Meritorious Service Award
Officer Stephen Bower
Cincinnati Police Department
Office Stephen Bower was working an off-duty detail in northeast Cincinnati in the early morning hours of Aug. 2, 2011, when the manager of a nearby bar asked him to respond to a fight in a parking lot. The officer positioned his cruiser in an adjoining parking lot to get a good view of the scene and saw a subject firing toward a crowd. When Bower ordered the man to drop his gun, the suspect fired at him and fled the parking lot. The officer began to pursue him when shots rang out from the area where onlookers had gathered. Bower abandoned the pursuit and took cover, and the shooters fled.
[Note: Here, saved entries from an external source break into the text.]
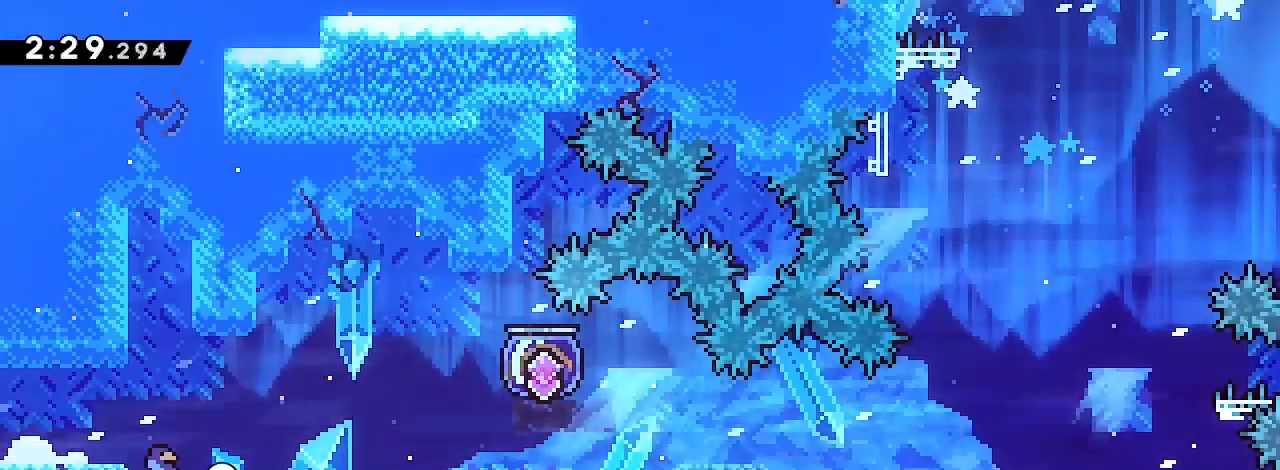
Gameplay with a controller (Xbox layout); each line is a JSON object with the inputs held at the frame after it. "events" lists button and stick changes between this image and that frame as [ms after this image, input, new state], when the widget could be followed in between. Not read: L1 L2 R1 R2 SELECT START.
{"buttons": [], "left_stick": "center", "right_stick": "up-right", "events": [[100, "right_stick", "right"], [433, "right_stick", "up-right"]]}
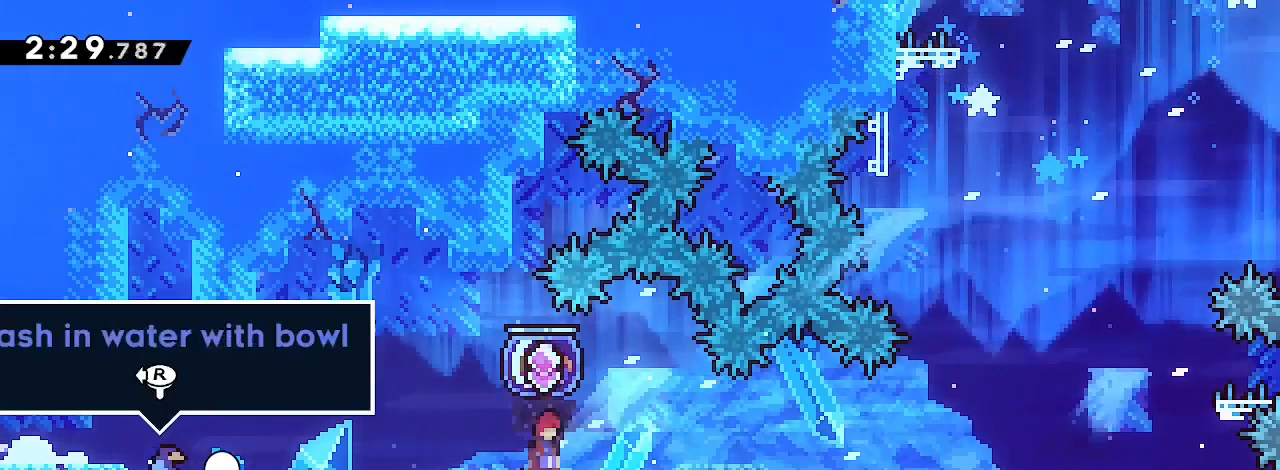
{"buttons": [], "left_stick": "right", "right_stick": "down-right", "events": [[200, "right_stick", "right"], [300, "right_stick", "down-right"], [400, "left_stick", "right"]]}
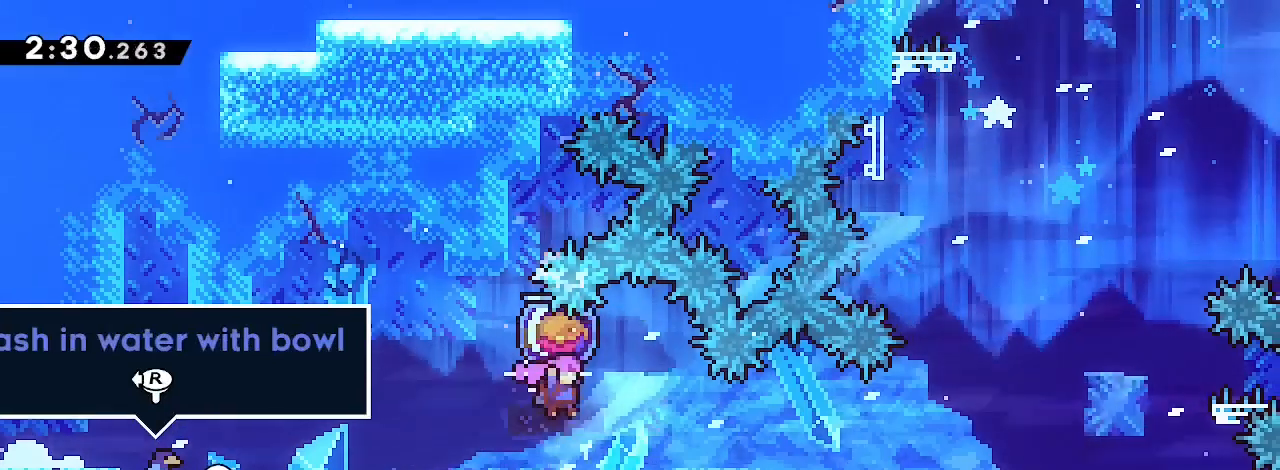
{"buttons": [], "left_stick": "right", "right_stick": "up-right", "events": [[67, "left_stick", "center"], [367, "left_stick", "right"], [367, "right_stick", "up-right"]]}
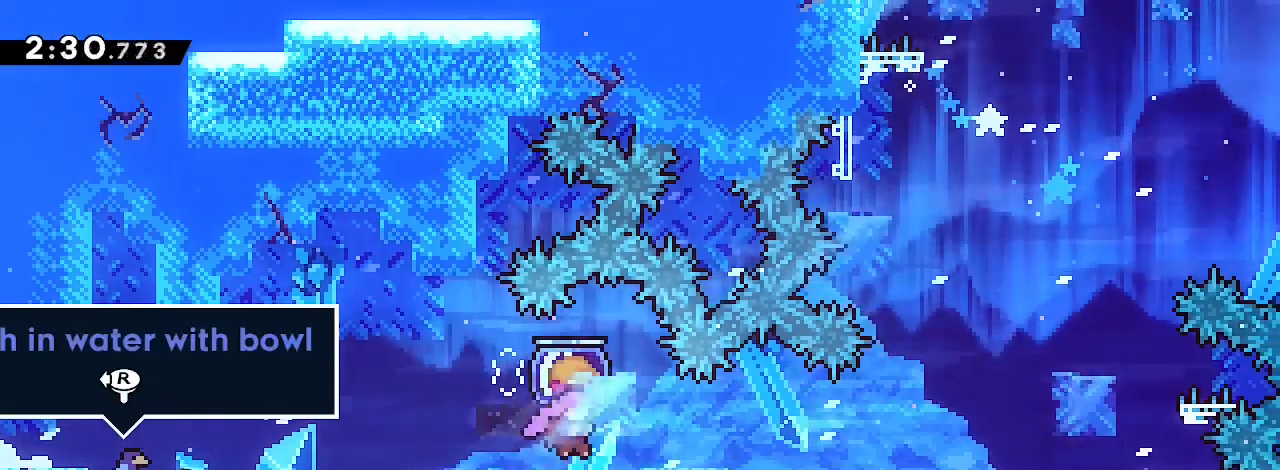
{"buttons": [], "left_stick": "center", "right_stick": "right", "events": [[67, "left_stick", "center"], [133, "right_stick", "right"], [367, "left_stick", "right"], [500, "left_stick", "center"]]}
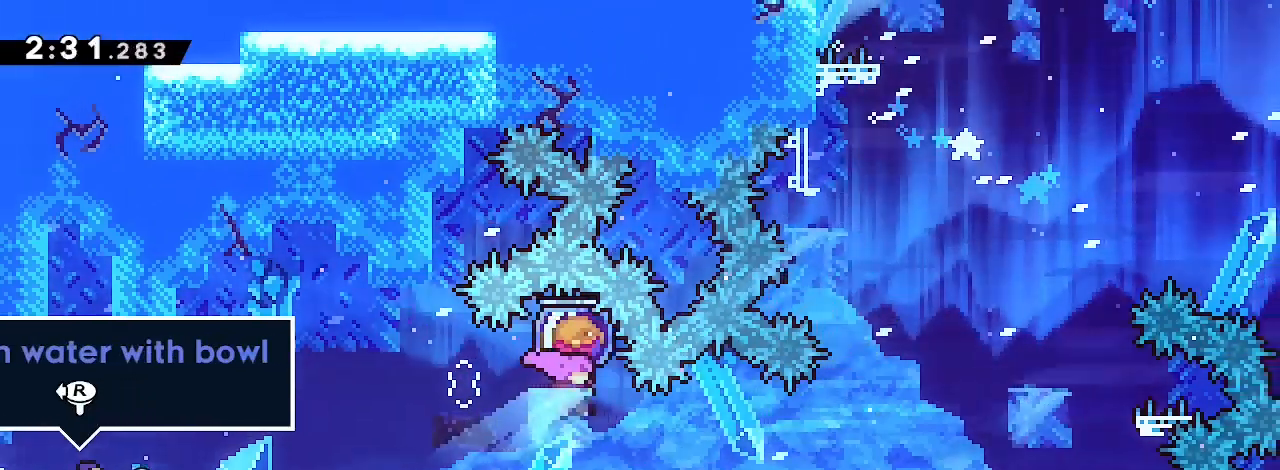
{"buttons": [], "left_stick": "down-right", "right_stick": "down-left", "events": [[333, "right_stick", "center"], [367, "left_stick", "down-right"], [400, "right_stick", "down-left"]]}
Later, a man believed to be the original suspect sought treatment for a gunshot wound and was arrested.
Meritorious Service Award
Officer Theodore Davis
Officer Joel A. Moledor
Cuyahoga Falls Police Department
Officers Theodore Davis and Joel A. Moledor were dispatched to a Cuyahoga Falls residence shortly after midnight on Nov. 21, 2011, and heard a woman screaming for help and her estranged husband yelling at her in a locked garage. Moledor kicked in a side door of the garage, and the officers found the woman on the ground bleeding and the man holding a knife. On officers’ orders, the man dropped his weapon and was taken into custody. He was charged with five crimes, including attempted murder.
Meritorious Service Award
Patrolman Kyle Nietert
University Heights Police Department
Five family members have Patrolman Kyle Nietert to thank for their lives following a 2 a.m. house fire on July 9, 2011. Already on patrol nearby, Nietert arrived at the home 45 seconds after the emergency broadcast. A man leaning from an upstairs window shouted that he, his wife, and three children were trapped on the second floor by flames and smoke. Within three minutes of his arrival, and before fire units arrived, Patrolman Nietert rescued the family, whose members suffered only minor smoke inhalation. He also assisted three firefighters injured in the blaze, one seriously.
Meritorious Service Award
Officer Diondre Winstead
Cincinnati Police Department
Officer Diondre Winstead responded to Cincinnati’s College Hill neighborhood the evening of Nov. 5, 2011, to help apprehend an armed felon spotted by members of a local citizens’ patrol.  The man fled on foot, and Officer Winstead gave chase. The subject jumped a three-foot wall onto an elevated driveway, where he pulled a gun and fired at the officer. Fearing injury to innocent people, Winstead did not return fire, but continued to pursue the subject. He and fellow officers found the man hiding in bushes and took him into custody.
Valor Award
Officer Ben Campbell
Copley Police Department
Responding to reports of an active shooter in a Copley neighborhood the morning of Aug. 7, 2011, Officer Ben Campbell tracked down and engaged the subject without waiting for backup. Afterward, he learned the man had just shot seven people to death and severely wounded another. The man went on the shooting spree as he and his girlfriend prepared for an out-of-state trip, shooting her, her family members, and neighbors. As the officer approached, the subject emerged from behind a tree and raised his gun. Campbell fired three shots, killing the subject.